MATERIAL PROVIDED =>
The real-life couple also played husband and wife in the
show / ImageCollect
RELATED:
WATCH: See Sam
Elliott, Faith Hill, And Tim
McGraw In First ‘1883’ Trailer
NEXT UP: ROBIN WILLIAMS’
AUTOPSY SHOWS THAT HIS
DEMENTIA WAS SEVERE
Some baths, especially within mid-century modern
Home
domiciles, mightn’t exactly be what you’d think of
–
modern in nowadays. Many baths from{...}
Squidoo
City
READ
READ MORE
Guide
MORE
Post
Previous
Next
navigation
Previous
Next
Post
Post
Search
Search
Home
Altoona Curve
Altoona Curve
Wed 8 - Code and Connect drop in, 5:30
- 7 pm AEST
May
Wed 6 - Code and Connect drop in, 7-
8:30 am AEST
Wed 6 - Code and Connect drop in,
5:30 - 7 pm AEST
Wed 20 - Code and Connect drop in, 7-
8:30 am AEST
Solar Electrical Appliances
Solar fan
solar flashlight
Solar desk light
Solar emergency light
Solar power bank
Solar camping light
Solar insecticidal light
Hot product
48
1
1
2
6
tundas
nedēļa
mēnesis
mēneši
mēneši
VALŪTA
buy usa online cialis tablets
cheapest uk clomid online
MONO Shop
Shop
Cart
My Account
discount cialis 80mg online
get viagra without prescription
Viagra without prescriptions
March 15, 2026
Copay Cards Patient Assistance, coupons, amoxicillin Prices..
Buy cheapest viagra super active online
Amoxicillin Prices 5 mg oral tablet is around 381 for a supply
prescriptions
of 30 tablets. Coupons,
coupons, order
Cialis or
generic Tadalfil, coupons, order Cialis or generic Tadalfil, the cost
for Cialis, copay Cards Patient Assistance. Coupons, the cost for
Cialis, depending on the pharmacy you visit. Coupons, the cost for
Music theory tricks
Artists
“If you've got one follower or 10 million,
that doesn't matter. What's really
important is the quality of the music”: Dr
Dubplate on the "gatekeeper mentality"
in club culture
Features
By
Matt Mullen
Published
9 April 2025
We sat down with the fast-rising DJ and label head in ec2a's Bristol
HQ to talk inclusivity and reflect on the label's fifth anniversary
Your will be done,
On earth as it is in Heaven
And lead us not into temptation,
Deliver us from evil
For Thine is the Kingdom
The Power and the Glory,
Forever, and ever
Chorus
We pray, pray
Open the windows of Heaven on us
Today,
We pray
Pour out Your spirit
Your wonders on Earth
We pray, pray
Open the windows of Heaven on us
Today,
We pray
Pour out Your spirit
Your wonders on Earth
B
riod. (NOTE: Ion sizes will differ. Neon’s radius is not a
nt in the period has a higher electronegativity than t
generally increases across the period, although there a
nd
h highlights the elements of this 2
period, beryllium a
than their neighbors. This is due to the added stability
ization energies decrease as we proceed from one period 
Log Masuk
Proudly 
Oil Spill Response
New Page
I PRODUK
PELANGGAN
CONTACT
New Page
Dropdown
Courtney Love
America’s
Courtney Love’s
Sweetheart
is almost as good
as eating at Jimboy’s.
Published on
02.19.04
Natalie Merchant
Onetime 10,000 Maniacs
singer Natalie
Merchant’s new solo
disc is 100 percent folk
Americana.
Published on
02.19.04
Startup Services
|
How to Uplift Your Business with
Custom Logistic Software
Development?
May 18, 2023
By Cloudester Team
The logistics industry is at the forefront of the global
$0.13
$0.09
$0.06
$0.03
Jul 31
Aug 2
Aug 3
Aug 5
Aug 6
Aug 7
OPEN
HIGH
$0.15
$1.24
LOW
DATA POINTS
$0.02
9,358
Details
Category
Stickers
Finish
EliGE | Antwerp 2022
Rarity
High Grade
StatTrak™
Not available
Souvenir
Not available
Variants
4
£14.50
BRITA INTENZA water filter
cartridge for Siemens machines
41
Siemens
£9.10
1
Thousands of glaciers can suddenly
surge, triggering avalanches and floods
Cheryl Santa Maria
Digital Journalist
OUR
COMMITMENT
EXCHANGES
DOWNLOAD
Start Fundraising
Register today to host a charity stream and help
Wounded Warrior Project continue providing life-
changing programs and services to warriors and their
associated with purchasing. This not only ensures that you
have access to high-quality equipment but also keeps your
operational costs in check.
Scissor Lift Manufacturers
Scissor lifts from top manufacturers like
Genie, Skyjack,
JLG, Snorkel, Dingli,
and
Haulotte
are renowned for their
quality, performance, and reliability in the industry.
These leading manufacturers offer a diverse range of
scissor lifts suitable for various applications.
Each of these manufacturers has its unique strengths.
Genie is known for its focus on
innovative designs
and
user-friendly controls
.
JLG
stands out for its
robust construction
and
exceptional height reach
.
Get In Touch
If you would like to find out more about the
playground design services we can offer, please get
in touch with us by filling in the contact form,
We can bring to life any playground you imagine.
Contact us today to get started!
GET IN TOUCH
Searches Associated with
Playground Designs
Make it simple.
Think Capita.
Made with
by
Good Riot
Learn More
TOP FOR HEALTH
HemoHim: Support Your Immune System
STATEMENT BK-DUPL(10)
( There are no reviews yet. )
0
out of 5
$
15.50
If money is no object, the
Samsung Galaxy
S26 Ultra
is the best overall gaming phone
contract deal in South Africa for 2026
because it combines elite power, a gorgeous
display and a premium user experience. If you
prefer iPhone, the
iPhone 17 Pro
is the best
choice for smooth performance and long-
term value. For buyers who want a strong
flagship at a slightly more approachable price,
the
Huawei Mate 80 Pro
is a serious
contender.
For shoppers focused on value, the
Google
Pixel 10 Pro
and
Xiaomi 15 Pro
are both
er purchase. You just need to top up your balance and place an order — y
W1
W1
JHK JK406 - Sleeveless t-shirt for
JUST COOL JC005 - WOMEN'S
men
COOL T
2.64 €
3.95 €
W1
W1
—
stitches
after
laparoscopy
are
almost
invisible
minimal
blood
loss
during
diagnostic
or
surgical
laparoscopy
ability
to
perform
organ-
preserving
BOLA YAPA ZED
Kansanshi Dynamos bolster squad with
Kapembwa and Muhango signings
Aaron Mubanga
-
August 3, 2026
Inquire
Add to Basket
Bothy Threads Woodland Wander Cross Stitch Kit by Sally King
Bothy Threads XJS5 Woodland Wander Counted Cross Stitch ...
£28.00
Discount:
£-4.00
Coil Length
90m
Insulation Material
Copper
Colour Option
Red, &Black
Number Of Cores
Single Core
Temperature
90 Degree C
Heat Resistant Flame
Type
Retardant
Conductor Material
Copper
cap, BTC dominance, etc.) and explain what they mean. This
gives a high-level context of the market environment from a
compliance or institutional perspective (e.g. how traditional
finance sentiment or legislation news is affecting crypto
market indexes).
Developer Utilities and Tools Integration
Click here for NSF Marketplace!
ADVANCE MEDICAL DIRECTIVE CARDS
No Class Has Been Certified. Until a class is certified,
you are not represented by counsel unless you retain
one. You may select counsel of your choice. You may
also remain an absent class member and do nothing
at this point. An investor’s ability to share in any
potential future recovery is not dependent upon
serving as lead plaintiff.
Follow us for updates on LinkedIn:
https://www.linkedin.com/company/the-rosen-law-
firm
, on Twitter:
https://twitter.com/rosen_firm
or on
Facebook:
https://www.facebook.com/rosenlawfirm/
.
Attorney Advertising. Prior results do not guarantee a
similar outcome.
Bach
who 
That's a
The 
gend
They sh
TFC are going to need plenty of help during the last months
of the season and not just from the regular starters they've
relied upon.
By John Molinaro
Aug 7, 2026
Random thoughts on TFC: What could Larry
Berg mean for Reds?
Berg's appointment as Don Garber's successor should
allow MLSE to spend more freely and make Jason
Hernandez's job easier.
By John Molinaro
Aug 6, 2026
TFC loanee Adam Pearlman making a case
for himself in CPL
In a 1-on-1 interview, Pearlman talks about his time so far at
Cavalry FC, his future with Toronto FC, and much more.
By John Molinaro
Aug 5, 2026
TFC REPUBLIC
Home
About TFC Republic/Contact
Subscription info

WHAT THE TASK ASKS => What lines in the data hold the word "Code"? Return them.

YOUR SOLUTION =>
Wed 8 - Code and Connect drop in, 5:30
Wed 6 - Code and Connect drop in, 7-
Wed 6 - Code and Connect drop in,
Wed 20 - Code and Connect drop in, 7-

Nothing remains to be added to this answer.